Work item:
Pull out each line of the material below that contains the string "values".

(Chart analysis data)
◆ ◆ ◆ ◆ ◆ ◆ ◆

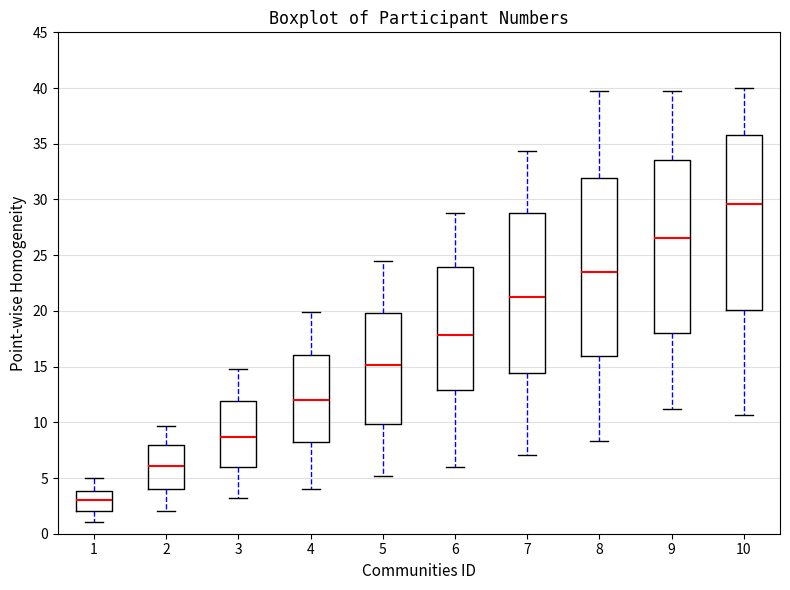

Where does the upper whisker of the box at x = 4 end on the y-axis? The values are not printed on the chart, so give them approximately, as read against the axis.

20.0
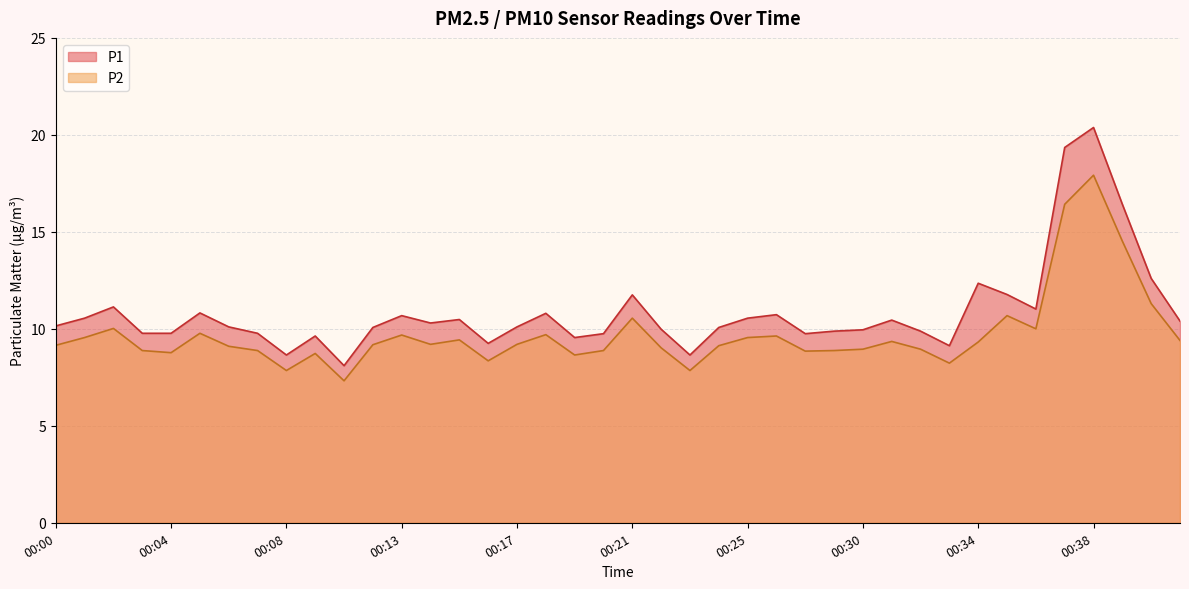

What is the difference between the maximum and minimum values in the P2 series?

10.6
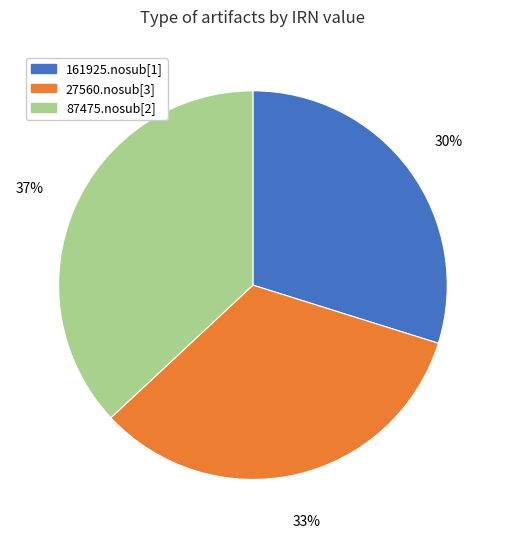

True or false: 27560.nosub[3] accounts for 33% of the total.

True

◆ ◆ ◆ ◆ ◆ ◆ ◆

Answer to this problem:
Where does the upper whisker of the box at x = 4 end on the y-axis? The values are not printed on the chart, so give them approximately, as read against the axis.
What is the difference between the maximum and minimum values in the P2 series?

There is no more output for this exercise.